Isaac beats the dean at ping pong approximately 1 time in a 100. What is the probability he will win at least one of the next 10 games?

14.9.11 Exercise - Perro No Habla Espanol

Marin often tries to speak Spanish with dogs. Only 35% of the dogs she speaks with understand her. What is the probability that between seis y ocho of the next diez dogs will understand what she is saying?

14.9.12 Exercise - The Kitty Genovese Case

Kayla likes insights from psychology. In one famous situation, it was reported that 38 bystanders neglected to intervene when Kitty Genovese was murdered. Find the probability of this occurring if we assume 1% of people will intervene. Find the probability of this occurring if we assume 5% of people will intervene. Find the probability of this occurring if we think 10% of people will intervene.

14.9.13 Exercise - Sweeping Three

Jamie likes lacrosse. Suppose two teams of equal strength play three games. What is the probability of one team winning all three games?

14.9.14 Exercise - Stop Browsing Pinterest During Class

Jordan can only afford to buy 2% of the boats he sees on Pinterest. What is the probability he cannot afford to buy any of the next 20 boats he views?

14.9.15 Exercise - To Sweat or Not to Sweat

Assuming each day is a new day, Grace wakes up and makes a decision about whether or not to exercise. Historically she chooses to exercise on about 2/3 of the days and not exercise on about 1/3 of the days. In a given week, what is the probability she will not exercise all seven days?
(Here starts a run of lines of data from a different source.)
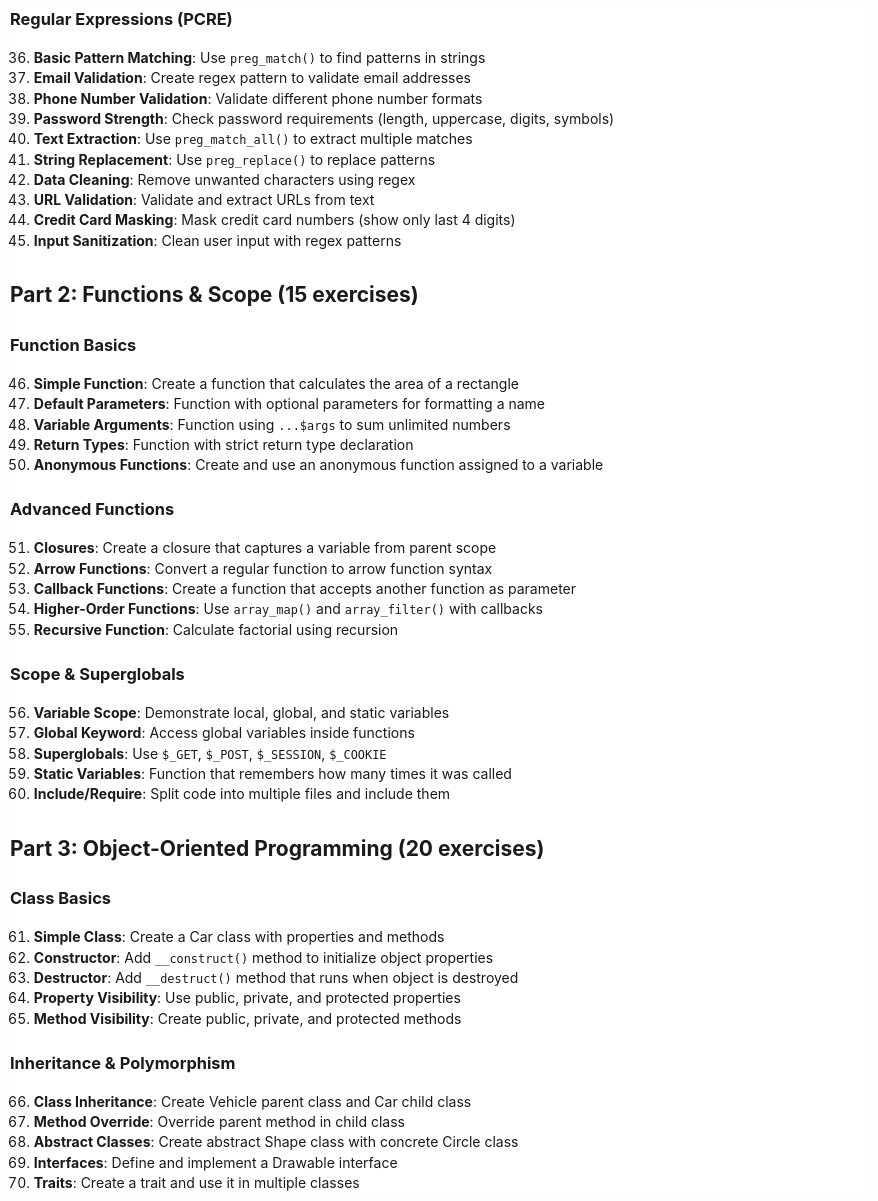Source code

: ### Regular Expressions (PCRE)
36. **Basic Pattern Matching**: Use `preg_match()` to find patterns in strings
37. **Email Validation**: Create regex pattern to validate email addresses
38. **Phone Number Validation**: Validate different phone number formats
39. **Password Strength**: Check password requirements (length, uppercase, digits, symbols)
40. **Text Extraction**: Use `preg_match_all()` to extract multiple matches
41. **String Replacement**: Use `preg_replace()` to replace patterns
42. **Data Cleaning**: Remove unwanted characters using regex
43. **URL Validation**: Validate and extract URLs from text
44. **Credit Card Masking**: Mask credit card numbers (show only last 4 digits)
45. **Input Sanitization**: Clean user input with regex patterns

## Part 2: Functions & Scope (15 exercises)

### Function Basics
46. **Simple Function**: Create a function that calculates the area of a rectangle
47. **Default Parameters**: Function with optional parameters for formatting a name
48. **Variable Arguments**: Function using `...$args` to sum unlimited numbers
49. **Return Types**: Function with strict return type declaration
50. **Anonymous Functions**: Create and use an anonymous function assigned to a variable

### Advanced Functions
51. **Closures**: Create a closure that captures a variable from parent scope
52. **Arrow Functions**: Convert a regular function to arrow function syntax
53. **Callback Functions**: Create a function that accepts another function as parameter
54. **Higher-Order Functions**: Use `array_map()` and `array_filter()` with callbacks
55. **Recursive Function**: Calculate factorial using recursion

### Scope & Superglobals
56. **Variable Scope**: Demonstrate local, global, and static variables
57. **Global Keyword**: Access global variables inside functions
58. **Superglobals**: Use `$_GET`, `$_POST`, `$_SESSION`, `$_COOKIE`
59. **Static Variables**: Function that remembers how many times it was called
60. **Include/Require**: Split code into multiple files and include them

## Part 3: Object-Oriented Programming (20 exercises)

### Class Basics
61. **Simple Class**: Create a Car class with properties and methods
62. **Constructor**: Add `__construct()` method to initialize object properties
63. **Destructor**: Add `__destruct()` method that runs when object is destroyed
64. **Property Visibility**: Use public, private, and protected properties
65. **Method Visibility**: Create public, private, and protected methods

### Inheritance & Polymorphism
66. **Class Inheritance**: Create Vehicle parent class and Car child class
67. **Method Override**: Override parent method in child class
68. **Abstract Classes**: Create abstract Shape class with concrete Circle class
69. **Interfaces**: Define and implement a Drawable interface
70. **Traits**: Create a trait and use it in multiple classes
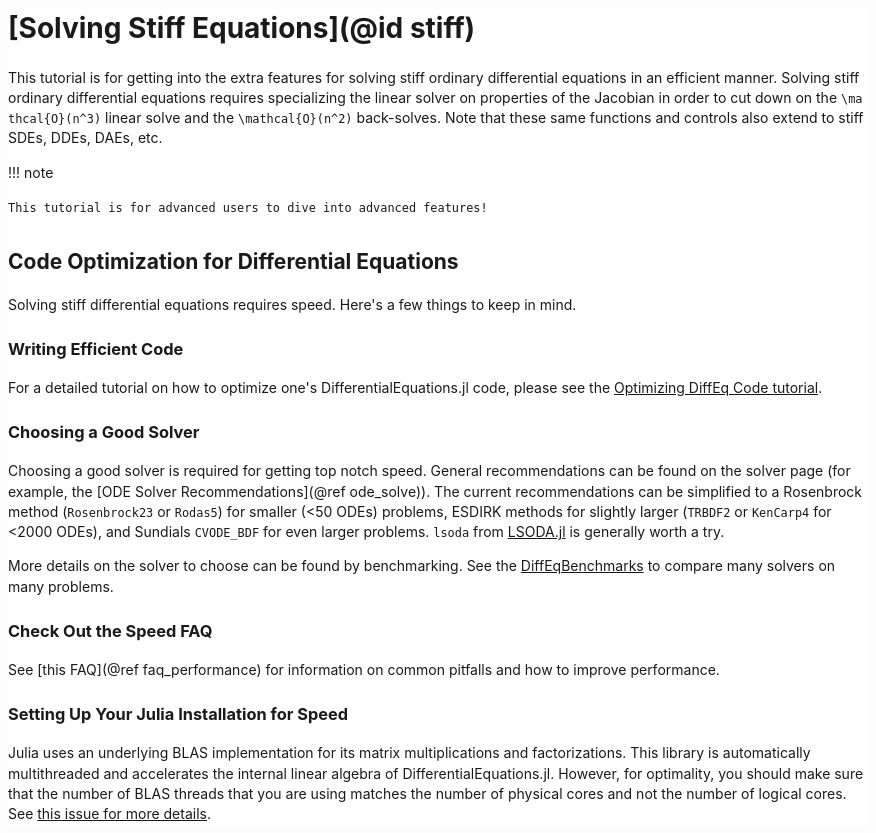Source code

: # [Solving Stiff Equations](@id stiff)

This tutorial is for getting into the extra features for solving stiff ordinary
differential equations in an efficient manner. Solving stiff ordinary
differential equations requires specializing the linear solver on properties of
the Jacobian in order to cut down on the ``\mathcal{O}(n^3)`` linear solve and
the ``\mathcal{O}(n^2)`` back-solves. Note that these same functions and
controls also extend to stiff SDEs, DDEs, DAEs, etc.

!!! note

    This tutorial is for advanced users to dive into advanced features!

## Code Optimization for Differential Equations

Solving stiff differential equations requires speed. Here's a few things to
keep in mind.

### Writing Efficient Code

For a detailed tutorial on how to optimize one's DifferentialEquations.jl code,
please see the
[Optimizing DiffEq Code tutorial](http://tutorials.juliadiffeq.org/html/introduction/03-optimizing_diffeq_code.html).

### Choosing a Good Solver

Choosing a good solver is required for getting top notch speed. General
recommendations can be found on the solver page (for example, the
[ODE Solver Recommendations](@ref ode_solve)).
The current recommendations can be simplified to a Rosenbrock method
(`Rosenbrock23` or `Rodas5`) for smaller (<50 ODEs) problems, ESDIRK methods
for slightly larger (`TRBDF2` or `KenCarp4` for <2000 ODEs), and Sundials
`CVODE_BDF` for even larger problems. `lsoda` from
[LSODA.jl](https://github.com/rveltz/LSODA.jl) is generally worth a try.

More details on the solver to choose can be found by benchmarking. See the
[DiffEqBenchmarks](https://github.com/JuliaDiffEq/DiffEqBenchmarks.jl) to
compare many solvers on many problems.

### Check Out the Speed FAQ

See [this FAQ](@ref faq_performance)
for information on common pitfalls and how to improve performance.

### Setting Up Your Julia Installation for Speed

Julia uses an underlying BLAS implementation for its matrix multiplications
and factorizations. This library is automatically multithreaded and accelerates
the internal linear algebra of DifferentialEquations.jl. However, for optimality,
you should make sure that the number of BLAS threads that you are using matches
the number of physical cores and not the number of logical cores. See
[this issue for more details](https://github.com/JuliaLang/julia/issues/33409).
14.9.16 Exercise - I Lift Things Up, I Set Things Down

Luke can pretty well spot when a fellow weight lifter is using steroids and thinks about 20% of the gym rats he sees do. If a dozen of these individuals are selected at random at the gym to receive a free pound of liquid protein, what is the probability at least one of them uses steroids?

14.9.17 Exercise - Liking Probability

Tegan likes learning and enjoys what she learns in probability class at least half of the time. Suppose there are 28 class sessions over the course of the semester. What is the probability she enjoys what she learns on at least 16 of the sessions?

14.9.18 Exercise - Swimming in the Ocean

Emily swims in the ocean when the sun is shining. Suppose that on her favorite beach the sun shines 80% of the time. What is the probability she will go there four days in a row and not get to swim at least one day?

14.9.19 Exercise - Biking the Double Black Diamond

When riding a double black diamond trail, Niklas crashes his mountain bike 6 out of every 10 times on average. Suppose he rides five trails in one day. Find and visualize the probabilities he crashes 0 times, 1 time, 2 times, 3 times, 4 times, and 5 times.

14.9.20 Exercise - Sloth-lore

Jasmine like sloths. According to Wikipedia, “Currently living sloths belong largely to two families,Megalonychidae (”two-toed” sloths) and Bradypodidae (three-toed sloths). All living sloths have in fact three toes; the “two-toed” sloths, however, have only two fingers. Two-toed sloths generally move faster than three-toed sloths. Both types tend to occupy the same forests; in most areas, one species of three-toed sloth and one species of the larger two-toed sloth will jointly predominate.” Suppose that 61% of the population are three-toed sloths and 39% of the population are larger two-toed sloths. If 10 sloths are chosen at random to participate in a focus group screening the movie Zootopia (Jasmine also like movies), what is the probability less than half of the sloths chosen are three-toed sloths?

14.9.21 Exercise - DIY Binomial

Make up your own binomial problem. Then solve it.